Mastering the du Command in Linux: A Complete Guide and Options

The du command in Linux is a powerful tool used for estimating file and directory space usage. It provides valuable insights into disk usage, helping users identify large files and directories that might be consuming excessive storage. In this article, we will explore the du command along with its various options, enabling you to efficiently manage your disk space.

In addition to the du command, System Administrators will also use the df command to monitor the space occupied in the servers and storage boxes, to learn more information about the ‘df’ command, click here.

1. Disk usage summary of a directory

Without any other options, the ‘du‘ command will list every file and folder in the specified directory or the current working directory. Along their pathways, it will also be presented in blocks, and at the bottom of the page, the entire file size will be shown in blocks.

du CloudChase
16	CloudChase

2. Check disk usage in a human-readable format

Using the ‘du -h‘ option will list all the outputs in “Human Readable Format”. This ‘-h‘ option will convert block size into a human-readable format such as Bytes, Kilobytes, Megabytes, or Gigabytes.

du -h CloudChase
8.0K	CloudChase

3. Check the total usage size of a particular directory

Using the ‘du -sh‘ option will display the exact usage size of the directory. The ‘-s‘ flag will display the total of a directory with block size but the combination of ‘-h‘ flag will convert the output into a human-readable format.

du -sh CloudChase
428K	CloudChase

4. List the disk usage of all files including directories

Using the ‘-a‘ option you will list and print the disk usage of every file including the directories and sub-directories. This command will help you identify the largest files/folders from the given path and also help you to delete/clear the unused or largest files to make sufficient free space for Servers.

du -a CloudChase
8	CloudChase/CloudChase.txt
8	CloudChase/cloud_chase.sh
16	CloudChase

5. Print the grand total for a directory

Using the ‘-c‘ option will list a grand total usage disk space at the very bottom of the output. If you add, ‘-h‘ flag along with the above command like ‘du -ch‘, then all the output comes in a human-readable format

du -ch CloudChase
8.0K	CloudChase
8.0K	total

6. Check the disk usage of the last modification time

The last changed date and time for files and directories will be listed when the ‘du‘ command is used with the ‘-time’ option.

du -ha --time log

7. Exclude a particular type of file while calculating the disk size

Sometimes, you might want to exclude specific directories or files from being considered in the disk usage calculation. The -exclude option allows you to specify such exclusions. You can use wildcards and regular expressions to define patterns for exclusion.
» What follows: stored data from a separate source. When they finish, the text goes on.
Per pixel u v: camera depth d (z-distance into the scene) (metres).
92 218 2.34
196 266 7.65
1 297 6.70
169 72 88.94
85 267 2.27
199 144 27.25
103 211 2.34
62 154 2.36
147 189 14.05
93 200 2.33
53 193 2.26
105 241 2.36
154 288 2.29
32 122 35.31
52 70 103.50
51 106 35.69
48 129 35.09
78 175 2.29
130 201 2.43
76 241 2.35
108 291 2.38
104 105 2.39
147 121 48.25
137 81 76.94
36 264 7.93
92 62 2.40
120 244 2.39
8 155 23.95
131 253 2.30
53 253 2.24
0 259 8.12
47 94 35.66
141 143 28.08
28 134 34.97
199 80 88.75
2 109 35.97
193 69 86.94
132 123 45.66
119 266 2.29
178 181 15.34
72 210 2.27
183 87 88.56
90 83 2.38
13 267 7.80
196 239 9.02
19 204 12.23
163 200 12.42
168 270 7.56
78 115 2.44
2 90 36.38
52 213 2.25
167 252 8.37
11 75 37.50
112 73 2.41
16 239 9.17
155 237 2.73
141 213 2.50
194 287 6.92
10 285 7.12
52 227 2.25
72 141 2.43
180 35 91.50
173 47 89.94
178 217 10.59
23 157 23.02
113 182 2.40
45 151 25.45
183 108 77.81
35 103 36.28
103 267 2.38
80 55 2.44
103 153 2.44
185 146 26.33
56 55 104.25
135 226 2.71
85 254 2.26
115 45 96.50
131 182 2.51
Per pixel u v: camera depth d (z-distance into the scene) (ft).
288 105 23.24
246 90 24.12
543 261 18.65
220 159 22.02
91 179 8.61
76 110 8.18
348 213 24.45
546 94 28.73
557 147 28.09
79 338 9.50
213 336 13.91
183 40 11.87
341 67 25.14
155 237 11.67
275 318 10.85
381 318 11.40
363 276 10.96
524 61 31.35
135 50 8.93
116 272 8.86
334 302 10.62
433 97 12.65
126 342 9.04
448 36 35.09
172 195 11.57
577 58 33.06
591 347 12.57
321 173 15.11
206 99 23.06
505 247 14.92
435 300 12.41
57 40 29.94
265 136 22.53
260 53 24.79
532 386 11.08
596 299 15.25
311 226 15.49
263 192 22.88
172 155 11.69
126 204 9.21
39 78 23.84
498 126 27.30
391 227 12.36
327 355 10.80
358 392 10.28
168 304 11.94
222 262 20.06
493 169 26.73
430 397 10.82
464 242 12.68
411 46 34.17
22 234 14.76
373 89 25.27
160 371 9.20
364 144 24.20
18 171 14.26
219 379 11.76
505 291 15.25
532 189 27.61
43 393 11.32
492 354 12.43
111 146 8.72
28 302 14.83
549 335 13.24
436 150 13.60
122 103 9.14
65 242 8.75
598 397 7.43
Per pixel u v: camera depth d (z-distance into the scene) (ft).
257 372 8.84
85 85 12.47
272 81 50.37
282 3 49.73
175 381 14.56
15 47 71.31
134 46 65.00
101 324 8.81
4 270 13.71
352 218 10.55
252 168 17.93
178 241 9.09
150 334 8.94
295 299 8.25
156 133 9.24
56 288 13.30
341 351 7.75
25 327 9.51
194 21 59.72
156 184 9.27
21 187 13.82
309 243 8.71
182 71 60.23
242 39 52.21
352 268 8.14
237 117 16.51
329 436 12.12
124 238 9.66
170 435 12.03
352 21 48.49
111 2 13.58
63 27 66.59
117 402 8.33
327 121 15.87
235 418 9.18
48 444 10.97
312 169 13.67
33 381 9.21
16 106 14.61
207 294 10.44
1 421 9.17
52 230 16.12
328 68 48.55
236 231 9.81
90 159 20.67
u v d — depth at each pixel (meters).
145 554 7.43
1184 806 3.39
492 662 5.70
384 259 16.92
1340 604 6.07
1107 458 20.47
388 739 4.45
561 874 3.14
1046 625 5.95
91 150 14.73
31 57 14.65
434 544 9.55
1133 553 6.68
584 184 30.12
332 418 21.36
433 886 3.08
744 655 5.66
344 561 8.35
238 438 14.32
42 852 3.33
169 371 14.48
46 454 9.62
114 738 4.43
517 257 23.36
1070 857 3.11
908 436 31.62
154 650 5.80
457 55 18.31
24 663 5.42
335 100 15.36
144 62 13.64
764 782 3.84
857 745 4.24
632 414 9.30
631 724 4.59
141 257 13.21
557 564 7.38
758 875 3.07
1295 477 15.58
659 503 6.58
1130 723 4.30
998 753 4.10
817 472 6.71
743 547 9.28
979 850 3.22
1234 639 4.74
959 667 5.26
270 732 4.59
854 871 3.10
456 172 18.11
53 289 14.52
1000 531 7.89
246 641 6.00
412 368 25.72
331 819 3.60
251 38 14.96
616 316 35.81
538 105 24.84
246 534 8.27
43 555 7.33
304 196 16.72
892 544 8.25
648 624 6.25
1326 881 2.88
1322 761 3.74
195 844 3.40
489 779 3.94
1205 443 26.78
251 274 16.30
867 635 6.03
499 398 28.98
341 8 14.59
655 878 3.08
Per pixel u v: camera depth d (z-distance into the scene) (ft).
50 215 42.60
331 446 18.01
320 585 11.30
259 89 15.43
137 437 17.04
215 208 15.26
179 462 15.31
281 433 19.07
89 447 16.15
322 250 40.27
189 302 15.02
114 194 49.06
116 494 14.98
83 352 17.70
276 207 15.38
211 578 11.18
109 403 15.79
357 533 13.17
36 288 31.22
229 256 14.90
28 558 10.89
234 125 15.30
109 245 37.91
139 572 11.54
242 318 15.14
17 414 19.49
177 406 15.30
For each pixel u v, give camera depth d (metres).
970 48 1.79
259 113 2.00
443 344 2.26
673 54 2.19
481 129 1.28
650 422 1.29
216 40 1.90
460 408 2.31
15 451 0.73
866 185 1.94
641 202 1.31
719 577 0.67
du -h --exclude="*.sh" CloudChase

8. Check the size of all the sub-directories in their current location

To view a list of all the subdirectories in the current folder and their sizes, use one of the aforementioned commands. You can achieve a similar outcome by using the ‘-d’ flag in circumstances when your distribution’s ‘–max-depth’ does not work.

du -h --max-depth=1 CloudChase OR du -h -d1 CloudChase

9. Change the default block size output to Kilobytes, Megabytes or Gigabytes

Using the ‘-B’ flag combined with ‘K’, ‘M’ or ‘G’ will get the total disk usage of files and directories into Kilobytes, Megabytes or Gigabytes.

# du -BK CloudChase
# du -BM CloudChase
# du -BG CloudChase

10. Use du command with other linux commands

The xargs command is used to build and execute commands from standard input, allowing for more complex and dynamic command execution. It takes input from a pipe or from standard input and converts it into arguments for a specified command.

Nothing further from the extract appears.